Yet the unit economics eventually clashed with traditional retail metrics. Expenses ballooned as the company expanded its physical footprint. Reports surfaced detailing lavish spending on customer experience and internal aesthetics. One specific metric cited monthly expenditures on fresh flowers reaching thousands of dollars.
These operational choices burned cash reserves at a rate that alarmed the Board of Directors.
Her exit in 2020 marked the collision between founder intuition and institutional governance. The public narrative shifted aggressively. Former employees alleged a toxic internal environment. They described a culture that prioritized optics over substance. Haney faced accusations of erratic management. The conflict culminated in her resignation.
This event signaled the deflation of the "girlboss" archetype in media. The subsequent collapse of the Outdoor Voices valuation validated the concerns of the board regarding cash flow. Yet the brand loyalty Haney cultivated remained intact. Customers continued to identify with the "Doing Things" mantra even as the corporate entity struggled to pay vendors.
Haney refused to fade into obscurity following her ouster. She utilized social media to challenge the narrative presented by the new leadership. She released internal documents and receipts. This act of transparency galvanized her core following.
It demonstrated a shift in power dynamics where founders can bypass public relations firms to address the market directly. She leveraged this momentum to launch a new venture named Try Your Best (TYB). This software platform pivots away from selling leggings. It focuses on the mechanics of community building.
TYB allows brands to reward customers for engagement rather than just transactions. She identified that the community she built at OV was the true asset. TYB attempts to productize that loyalty using blockchain technology.
The legacy of Tyler Haney defines the limits of the Direct to Consumer (DTC) model. She proved that a strong brand voice can disrupt entrenched incumbents. She also demonstrated that brand affinity does not guarantee solvency. Her career arc illustrates the danger of scaling a community driven business with venture capital demands.
The apparel industry now operates with a permanent awareness of the "recreation" demographic she identified. Every major label now stocks a version of her signature dress. The color palette of the gym floor remains permanently altered. Her impact persists in the data even if her equity stake evaporated.
She taught the industry that sweat is optional but the aesthetic is mandatory.
The following table details the key metrics defining her operational tenure and subsequent impact.
| Metric Category |
Data Point |
Investigative Context |
| Capital Raised |
$64 Million+ |
Aggressive scaling capital injected between 2013 and 2018. |
| Peak Valuation |
$110 Million |
Valuation achieved prior to the 2020 leadership restructuring. |
| Hero Product |
The Exercise Dress |
Single SKU credited with driving repeat purchase rates above industry average. |
| Burn Rate Indicator |
OpEx Inflation |
Administrative expenses outpaced revenue growth by 2019. |
| Current Venture |
Try Your Best (TYB) |
SaaS platform focusing on Web3 loyalty and customer retention. |
Haney remains a distinct figure because she understood the digital feedback loop before her peers. She treated customers as a fan base rather than consumers. This psychological distinction allowed OV to punch above its weight class. The brand occupied mindshare usually reserved for billion dollar corporations.
Her inability to stabilize the operational machinery does not negate her marketing genius. The collapse of the OV retail footprint in 2024 serves as a postscript to her departure. It vindicates her claim that the soul of the company left with her. The physical stores closed. The inventory liquidated.
Yet the concept of "Doing Things" survives as a permanent category in the taxonomy of American sportswear.

- [Work request] In the text on Tyler Haney and Outdoor Voices, what peak valuation does the table give for the company? The material isn't needed for anything here.

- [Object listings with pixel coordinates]
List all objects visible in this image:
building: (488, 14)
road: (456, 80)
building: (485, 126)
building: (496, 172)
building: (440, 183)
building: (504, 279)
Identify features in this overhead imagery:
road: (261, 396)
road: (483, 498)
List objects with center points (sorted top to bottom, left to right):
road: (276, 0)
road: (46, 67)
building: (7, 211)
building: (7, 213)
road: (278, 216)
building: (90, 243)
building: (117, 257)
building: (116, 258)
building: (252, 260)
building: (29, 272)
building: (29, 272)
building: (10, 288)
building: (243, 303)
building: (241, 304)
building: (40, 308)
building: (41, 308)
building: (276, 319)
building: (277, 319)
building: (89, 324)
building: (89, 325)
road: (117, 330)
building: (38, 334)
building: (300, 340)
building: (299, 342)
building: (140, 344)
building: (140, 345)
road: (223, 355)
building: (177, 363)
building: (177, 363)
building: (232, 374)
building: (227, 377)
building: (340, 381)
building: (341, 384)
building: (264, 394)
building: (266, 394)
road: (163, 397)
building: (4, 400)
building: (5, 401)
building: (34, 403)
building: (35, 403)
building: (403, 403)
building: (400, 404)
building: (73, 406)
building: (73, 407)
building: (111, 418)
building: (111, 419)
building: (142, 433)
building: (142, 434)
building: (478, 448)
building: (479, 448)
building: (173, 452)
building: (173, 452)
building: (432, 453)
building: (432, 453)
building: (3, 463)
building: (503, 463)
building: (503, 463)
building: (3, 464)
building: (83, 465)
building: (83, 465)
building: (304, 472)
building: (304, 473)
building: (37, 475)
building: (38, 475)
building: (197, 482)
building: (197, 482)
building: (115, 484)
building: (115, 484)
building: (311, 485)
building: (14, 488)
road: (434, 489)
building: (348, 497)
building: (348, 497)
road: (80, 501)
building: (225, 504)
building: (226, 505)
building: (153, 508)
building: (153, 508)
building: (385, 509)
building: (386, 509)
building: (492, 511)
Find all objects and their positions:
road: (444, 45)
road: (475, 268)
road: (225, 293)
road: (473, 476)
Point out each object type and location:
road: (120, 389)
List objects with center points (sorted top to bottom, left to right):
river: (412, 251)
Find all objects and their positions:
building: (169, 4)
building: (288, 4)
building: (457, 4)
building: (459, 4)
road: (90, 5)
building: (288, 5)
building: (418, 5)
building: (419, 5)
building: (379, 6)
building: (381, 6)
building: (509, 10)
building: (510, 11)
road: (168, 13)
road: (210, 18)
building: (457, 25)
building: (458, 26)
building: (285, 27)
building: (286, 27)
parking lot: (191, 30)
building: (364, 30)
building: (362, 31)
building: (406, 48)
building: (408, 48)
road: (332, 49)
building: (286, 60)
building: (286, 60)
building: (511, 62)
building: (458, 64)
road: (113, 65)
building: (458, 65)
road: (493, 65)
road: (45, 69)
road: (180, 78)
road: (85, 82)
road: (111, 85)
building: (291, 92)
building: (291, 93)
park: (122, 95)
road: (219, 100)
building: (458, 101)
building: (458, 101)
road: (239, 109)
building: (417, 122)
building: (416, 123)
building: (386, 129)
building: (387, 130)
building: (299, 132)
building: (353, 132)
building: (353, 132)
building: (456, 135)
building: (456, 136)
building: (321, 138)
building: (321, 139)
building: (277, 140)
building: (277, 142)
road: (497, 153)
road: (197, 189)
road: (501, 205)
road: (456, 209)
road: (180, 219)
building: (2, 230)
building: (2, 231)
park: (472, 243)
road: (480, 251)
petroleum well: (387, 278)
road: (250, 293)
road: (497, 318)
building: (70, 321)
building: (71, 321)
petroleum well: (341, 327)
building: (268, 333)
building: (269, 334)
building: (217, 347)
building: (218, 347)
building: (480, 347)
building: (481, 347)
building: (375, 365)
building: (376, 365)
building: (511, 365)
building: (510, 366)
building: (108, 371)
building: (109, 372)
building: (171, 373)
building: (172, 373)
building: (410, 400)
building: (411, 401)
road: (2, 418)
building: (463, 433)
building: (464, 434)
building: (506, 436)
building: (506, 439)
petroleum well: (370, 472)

- [Answer section] $110 Million, reached before the 2020 leadership restructuring.